Conducting cost-benefit analysis
To persuade the boardroom to make these investments, cybersecurity should be presented in familiar ways, in which other business risks are assessed and managed. Just as they do for other investments, SMEs could carry out cost-benefit analyses that consider not just the cost of a particular technology or behavioral intervention but also the costs of not investing, such as the possible impacts of an attack or breach. These could be direct costs, such as lost or damaged data and assets, downtime, or staff being unable to work; or indirect costs, including a loss in investments, and damage to reputation.
The role of insurance
While these investments could help to assess security risks and manage them to acceptable levels, SMEs should also consider investing in insurance to transfer residual risks that remain. Insurance can also provide access to services to respond to any breaches or attacks should they occur.
Insurers could offer financial incentives for organizations to adopt better risk management. For example, insurers could assess organizational practices against security standards; if security controls are implemented to meet these standards, then the costs of premiums could be reduced, better terms could be provided or coverage increased. However, this would need some challenges to be tackled. For example, insurance policies are currently not written to standardized security requirements and so insurers need to collectively agree on a set of minimum security requirements for SMEs based on the controls under Cyber Essentials and other risk frameworks.
It would also be helpful to ensure that SMEs can properly assess the quality of insurers and understand the coverage and limits of a policy. For example, if insurance products could be certified that they are based on security best practices.

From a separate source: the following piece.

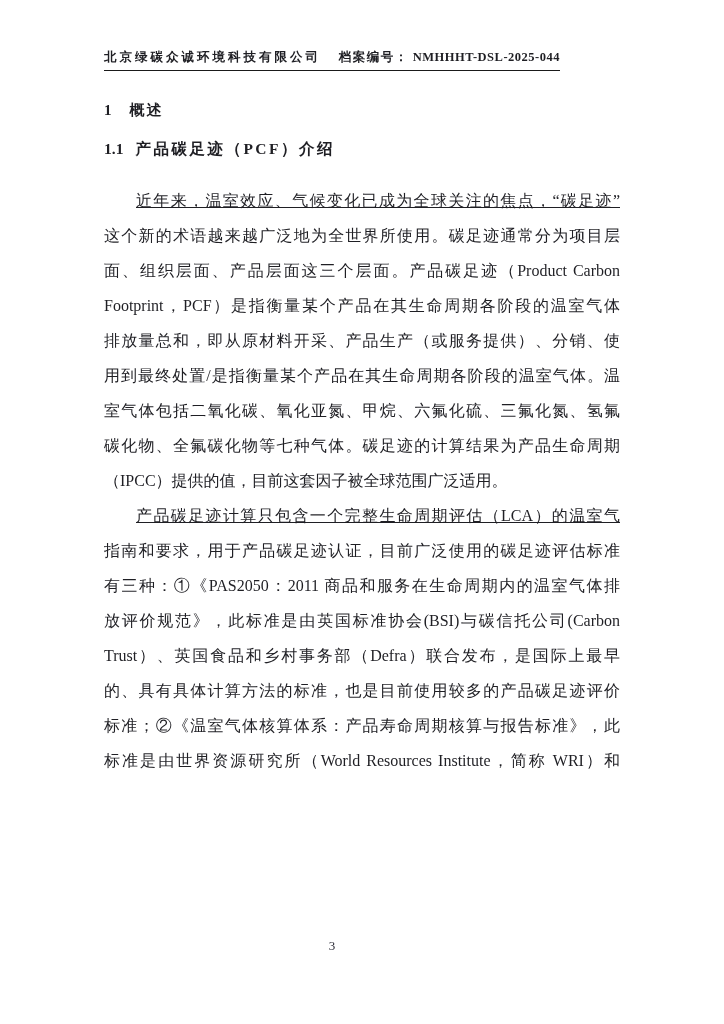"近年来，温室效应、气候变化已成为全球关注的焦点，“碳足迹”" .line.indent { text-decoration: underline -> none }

Investing in cybersecurity would allow SMEs to demonstrate that they are secure and that their products and services can be trusted. This can provide a competitive advantage and win new customers. Carrying out suitable cost-benefit analyses would help make the case for investing in cybersecurity - whether technology, behavior-based interventions or insurance. Nonetheless, cybersecurity has to be embedded in organizational culture so that all employees understand what they need to do and are empowered to do it.